--- PROBLEM REQUIREMENTS ---
Reproduce only the lines that run from the line containing "トラックバックは利用できません。" to the end of the entries below, exactly as they stand.
== Segment start ==
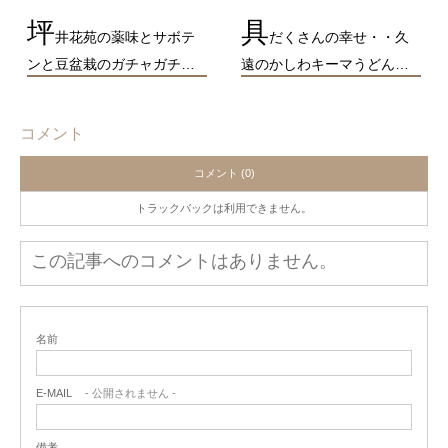
坪
具
井花苑の薬味とサボテ
だくさんの幸せ・・久
ンと豆盆栽のガチャガチ…
遠のかしわキーマうどん…
コメント
コメント (0)
トラックバックは利用できません。
この記事へのコメントはありません。
名前
E-MAIL
- 公開されません -
備考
== Segment end ==
--- REPLY TO THE EXERCISE ---
トラックバックは利用できません。
この記事へのコメントはありません。
名前
E-MAIL
- 公開されません -
備考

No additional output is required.